Starthilfe für Voice over IP?

02.11.2004
Von 
Peter Gruber arbeitet für die Portale Computerwoche und CIO.

Die klassischen Carrier tun sich mit VoIP aber auch schwer, weil sie bei IP-basierenden Netzen einen Teil der Wertschöpfung aus der Hand geben müssen. Während traditionelle Netze hierarchisch aufgebaut sind und die Intelligenz zentralisiert ist, kann bei IP-Infrastrukturen die Intelligenz dezentral verteilt werden.

"VoIP-Dienst, Breitbandanschluss, Zugang zum IP-Netz und IP-Transport können von verschiedenen Anbietern erbracht werden", wies auch Kurth in Bonn auf die Besonderheit des neuen Marktgefüges hin. Standort- und Netzunabhängigkeit seien kennzeichnend für die Bereitstellung von VoIP-Diensten, die der Kunde unabhängig vom festen DSL-Anschluss zu Hause und auch unterwegs nutzen kann.

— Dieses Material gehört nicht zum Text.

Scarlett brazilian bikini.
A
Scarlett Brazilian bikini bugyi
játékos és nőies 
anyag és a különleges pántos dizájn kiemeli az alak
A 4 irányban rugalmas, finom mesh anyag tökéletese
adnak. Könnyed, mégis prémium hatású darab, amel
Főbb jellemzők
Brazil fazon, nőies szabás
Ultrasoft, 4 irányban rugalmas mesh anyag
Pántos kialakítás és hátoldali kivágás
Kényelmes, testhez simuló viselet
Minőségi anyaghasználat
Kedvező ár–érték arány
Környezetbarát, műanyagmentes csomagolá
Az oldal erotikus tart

Auf den ersten Blick verheißen die vielseitigen Markteintrittsoptionen, die sich für Anbieter aus der IP-Architektur ergeben, einen breiten Wettbewerb mit umfassendem Servicespektrum. Da die Nutzung von VoIP aus Qualitätsgründen aber an einen Breitbandanschluss gebunden ist, für den hierzulande momentan fast nur DSL in Frage kommt, fürchten zahlreiche Provider um eine faire Wettbewerbschance. Der Grund: Die Telekom verbucht zurzeit 86 Prozent der DSL-Anschlüsse auf sich und besitzt dadurch aus Sicht der Konkurrenten einen erheblichen Wettbewerbsvorteil bei VoIP.

Hermann-Josef Piepenbrock, TK-Experte aus der Kanzlei Piepenbrock und Schuster in Düsseldorf, hält eine Regulierung deshalb für unerlässlich. Handlungsbedarf sieht der Jurist vor allem bei den Vorleistungsprodukten der Telekom sowie deren Marktmacht. "Die Reg TP muss sehr genau aufpassen, dass die Telekom den VoIP-Markt nicht monopolisiert, wie es mit DSL geschehen ist", warnt er.

Dass sich am Kundenzugang beziehungsweise den so genannten Vorleistungsprodukten der Telekom die Geister scheiden, weiß auch Chefregulierer Kurth. Seine Behörde hatte im Vorfeld des Hearings eine Umfrage unter den potenziellen Marktteilnehmern veranstaltet, um die Stimmung auszuloten. Dabei waren sich die Unternehmen weitgehend darin einig, auf VoIP die Regeln der leitungsvermittelten Sprache anzuwenden. Anstoß erregt jedoch die derzeit bestehende Zwangskopplung von DSL- und Telefonanschluss bei der Telekom.

Die Wettbewerber der Telekom können Teilnehmer im Ortsnetz nur durch eigene Infrastruktur oder die Vorleistungsprodukte "Teilnehmeranschlussleitung" (TAL) und "Line Sharing" erreichen (siehe Glossar). Da die wenigsten über eigene Ortsnetze verfügen, bleiben nur die TAL oder Line Sharing. Mit beiden Produkten ist jedoch keine qualitative Unterscheidung vom Angebot der Telekom möglich, weshalb der Ruf nach Bitstream Access immer lauter wird. Bei dieser Vorleistung müsste der Bonner Carrier als marktbeherrschendes Unternehmen den Wettbewerbern einen DSL-Zugang zum Kunden ohne Zwangskopplung mit einem Telefonanschluss anbieten.